Die morgendliche Szene vor Hamburgs Schulen kennt fast jeder. Autos verstopfen die Straßen. Eltern halten direkt vor dem Eingang. Kinder laufen zwischen parkenden Fahrzeugen umher. Ein gefährliches Durcheinander, das Schulwege unsicher macht.

Jetzt wagt Eimsbüttel einen ungewöhnlichen Versuch. Der Bezirk testet ein innovatives Verkehrskonzept. Rund 6.000 Schulkinder sollen davon profitieren. Das Besondere: Bunte Kreise markieren sichere Zonen. Sie zeigen, wo Kinder gefahrlos gehen können.

Das Pilotprojekt startet an acht Schulen im Bezirk. Die Schulen Altonaer Straße, Bogenstraße und Tornquiststraße machen mit. Auch die Grundschulen Hohe Landwehr, Lutterothstraße und Rellinger Straße nehmen teil. Die Emil-Krause-Schule und das Charlotte-Paulsen-Gymnasium sind ebenfalls dabei. Sie alle haben ein gemeinsames Problem: chaotischen Bring- und Holverkehr.

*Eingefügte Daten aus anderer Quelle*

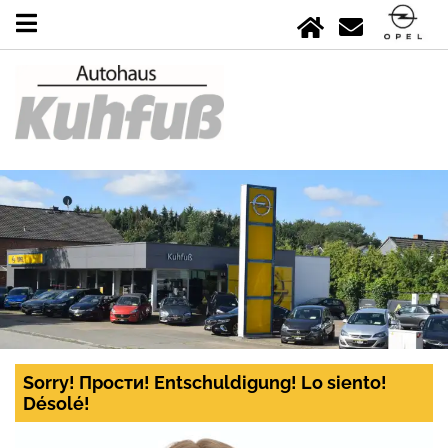
Sorry! Прости! Entschuldigung! Lo siento!
Désolé!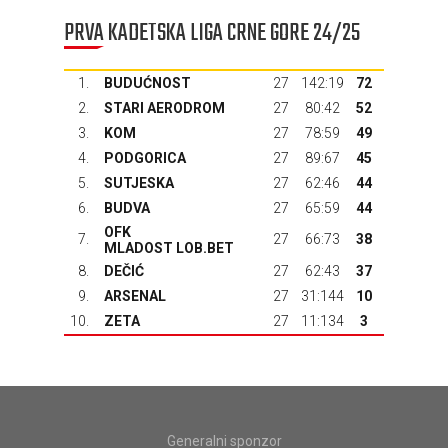
PRVA KADETSKA LIGA CRNE GORE 24/25
1.
BUDUĆNOST
27
142:19
72
2.
STARI AERODROM
27
80:42
52
3.
KOM
27
78:59
49
4.
PODGORICA
27
89:67
45
5.
SUTJESKA
27
62:46
44
6.
BUDVA
27
65:59
44
OFK
7.
27
66:73
38
MLADOST LOB.BET
8.
DEČIĆ
27
62:43
37
9.
ARSENAL
27
31:144
10
10.
ZETA
27
11:134
3
Generalni sponzor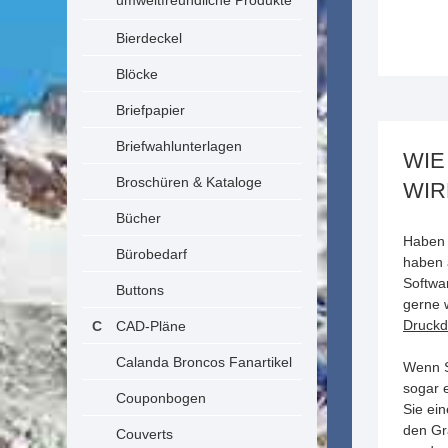
umweltfreundliche Produkte
Bierdeckel
Blöcke
Briefpapier
Briefwahlunterlagen
WIE
Broschüren & Kataloge
WIR
Bücher
Haben 
Bürobedarf
haben 
Softwa
Buttons
gerne 
Druckd
CAD-Pläne
Calanda Broncos Fanartikel
Wenn Si
sogar 
Couponbogen
Sie ei
den Gr
Couverts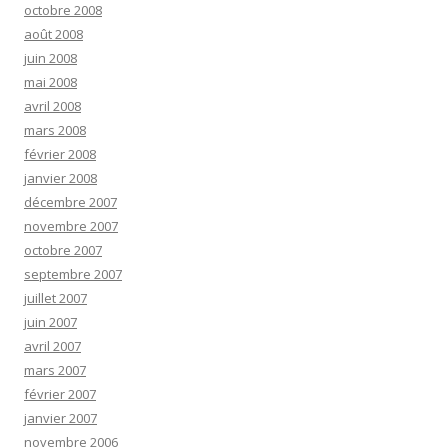
octobre 2008
août 2008
juin 2008
mai 2008
avril 2008
mars 2008
février 2008
janvier 2008
décembre 2007
novembre 2007
octobre 2007
septembre 2007
juillet 2007
juin 2007
avril 2007
mars 2007
février 2007
janvier 2007
novembre 2006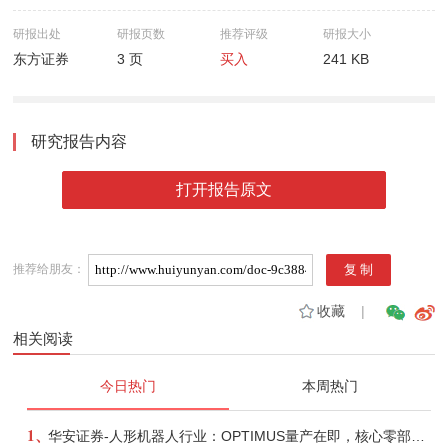
研报出处
研报页数
推荐评级
研报大小
东方证券
3 页
买入
241 KB
研究报告内容
打开报告原文
推荐给朋友：
收藏
|
相关阅读
今日热门
本周热门
1、
华安证券-人形机器人行业：OPTIMUS量产在即，核心零部件充分受益-260803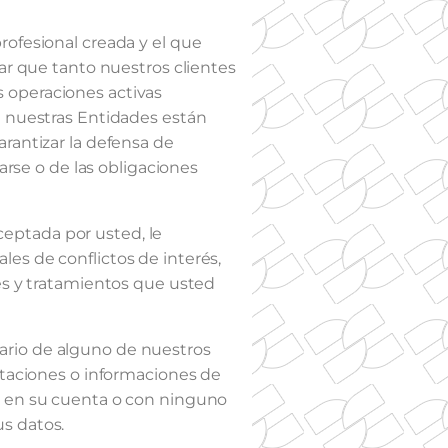
rofesional creada y el que
zar que tanto nuestros clientes
 operaciones activas
e nuestras Entidades están
rantizar la defensa de
arse o de las obligaciones
eptada por usted, le
es de conflictos de interés,
des y tratamientos que usted
ario de alguno de nuestros
ataciones o informaciones de
do en su cuenta o con ninguno
s datos.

Die bunten Kreise sind nur ein Teil des Konzepts. Sogenannte Elternhaltestellen entstehen 200 bis 300 Meter von Schulen entfernt. Dort können Eltern ihre Kinder sicher absetzen. Die Kinder laufen das letzte Stück zu Fuß. Das reduziert den Verkehr direkt vor den Schulen erheblich.

Bezirksamtsleiter Torsten Sevecke erklärte die Dringlichkeit des Projekts. „Die Situation vor unseren Schulen ist teilweise unhaltbar», sagte er bei der Vorstellung des Konzepts. Verkehrssicherheitsexperten hätten wiederholt auf die Gefahren hingewiesen. Besonders morgens zwischen 7.30 und 8.00 Uhr sei die Lage kritisch.

Zahlen des Hamburger Senats unterstreichen das Problem. Im vergangenen Jahr ereigneten sich 127 Unfälle im Umfeld von Schulen in Eimsbüttel. 23 Kinder wurden dabei verletzt. Zwei Unfälle verliefen schwer. Die Polizei registrierte zudem 340 Verstöße gegen Halte- und Parkverbote vor Schulen.

Die Kosten für das Pilotprojekt belaufen sich auf 45.000 Euro. Das Bezirksamt finanziert die Maßnahme aus dem Verkehrssicherheitsetat. Die Kreise werden aus langlebigem Material gefertigt. Sie sollen mindestens fünf Jahre halten. Die Investition erscheint gering im Vergleich zum erhofften Sicherheitsgewinn.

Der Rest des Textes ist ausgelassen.